Primeiro, porque a informação parcial e de má qualidade gera uma percepção pública errada sobre o regresso ao ensino presencial. Neste caso, o melhor travão para os alarmismos corporativos e para os receios das famílias é mesmo disponibilizar informação oficial com transparência. Se partirmos da experiência de França e Reino Unido, os dados mostram que o encerramento de escolas foi residual e que é ainda muito baixo o número de situações onde surgiu a necessidade de quarentenas de alunos e turmas. Ao contrário do que levaria a crer o frenesim noticioso, que diariamente dá nota de encerramentos e turmas enviadas para casa, a situação nas escolas está (ainda) relativamente tranquila. A partilha dos dados por parte do Ministério da Educação teria, certamente, um efeito apaziguador.
Segundo, a partilha de informação sistematizada é parte indispensável da gestão da pandemia em contexto escolar. Sem essa recolha de dados, não é possível avaliar a situação actual das escolas e perceber a sua evolução, compará-la com os indicadores nacionais dos contágios, medir a eficácia dos protocolos sanitários em vigor nas escolas e, por fim, proceder aos ajustes necessários (sanitários ou educativos). E, claro, não se podem escrutinar as opções tomadas. Note-se que, em França, essa utilidade já se manifestou: face à experiência das primeiras semanas de aulas e aos dados obtidos, as autoridades francesas consideraram que o protocolo sanitário nas escolas tinha de ser revisto, nomeadamente em relação às quarentenas. Assim, perante um caso positivo numa turma, em vez de envio automático para casa dos alunos e do professor, a opção passará a ser de os manter na escola — a quarentena apenas será accionada quando existirem três casos na mesma turma. O objectivo das autoridades francesas é evidente: prevenir que as escolas encerrem desnecessariamente, ou que o ensino presencial seja interrompido para milhares de alunos de forma desproporcional.
Em Portugal, quando as quarentenas começarem a suceder-se, inviabilizando, na prática, o ensino presencial, também as orientações sanitárias serão revistas, seguindo o exemplo francês? Com que dados avaliará o Ministério da Educação essa possibilidade? E que informação terão as comunidades escolares (e a sociedade civil) para escrutinar a situação pandémica nas escolas? Nenhuma destas perguntas tem resposta. E esse grande vazio começa a ganhar forma de elefante na sala.
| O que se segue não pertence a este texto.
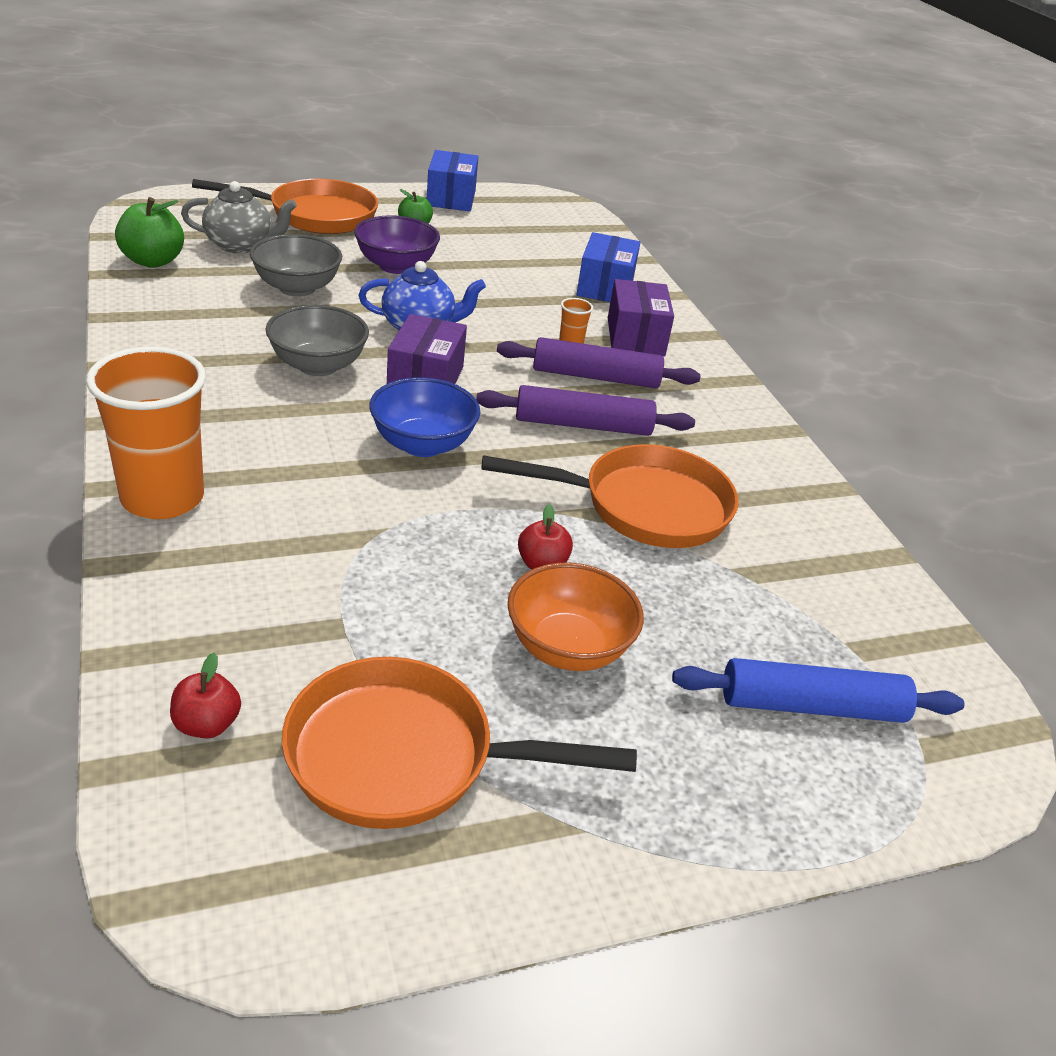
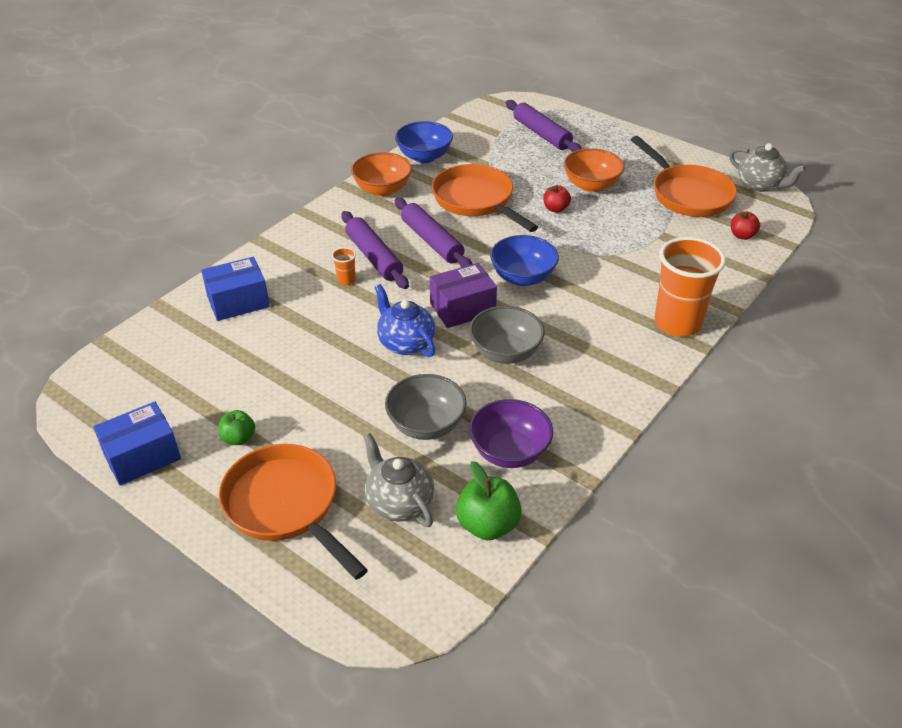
camera: 120 degrees left, 5 degrees up
(296, 919) = (760, 185): none -> grey teapot
(396, 266) = (328, 404): purple bowl -> purple bowl (509, 452)
(635, 337) = (301, 263): purple box -> none
(752, 449) = (382, 190): none -> orange bowl
(811, 706) = (542, 134): blue rolling pin -> purple rolling pin
(824, 527) = (424, 157): none -> blue bowl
O Governo pediu ao país que o arranque do ano lectivo e o retomar do ensino presencial fossem abraçados com responsabilidade e serenidade por parte das famílias e dos profissionais da educação. Sim, essa mensagem está correcta. Mas contém também uma omissão que faz toda a diferença: se o Governo não comunicar com transparência e não confiar nas famílias e professores, o ambiente nas comunidades escolares será sempre de tensão, ansiedade, receios e desconfiança. Há uns meses, demorou-se muito a gerar o consenso social sobre a necessidade de reabrir as escolas para que as crianças voltassem a ser crianças. Agora, para manter as escolas abertas, tornou-se importante tratar os portugueses como adultos e, com transparência, divulgar os dados sobre o impacto da pandemia nas escolas. Era bom que, desta vez, o Governo não demorasse demasiado tempo para o entender.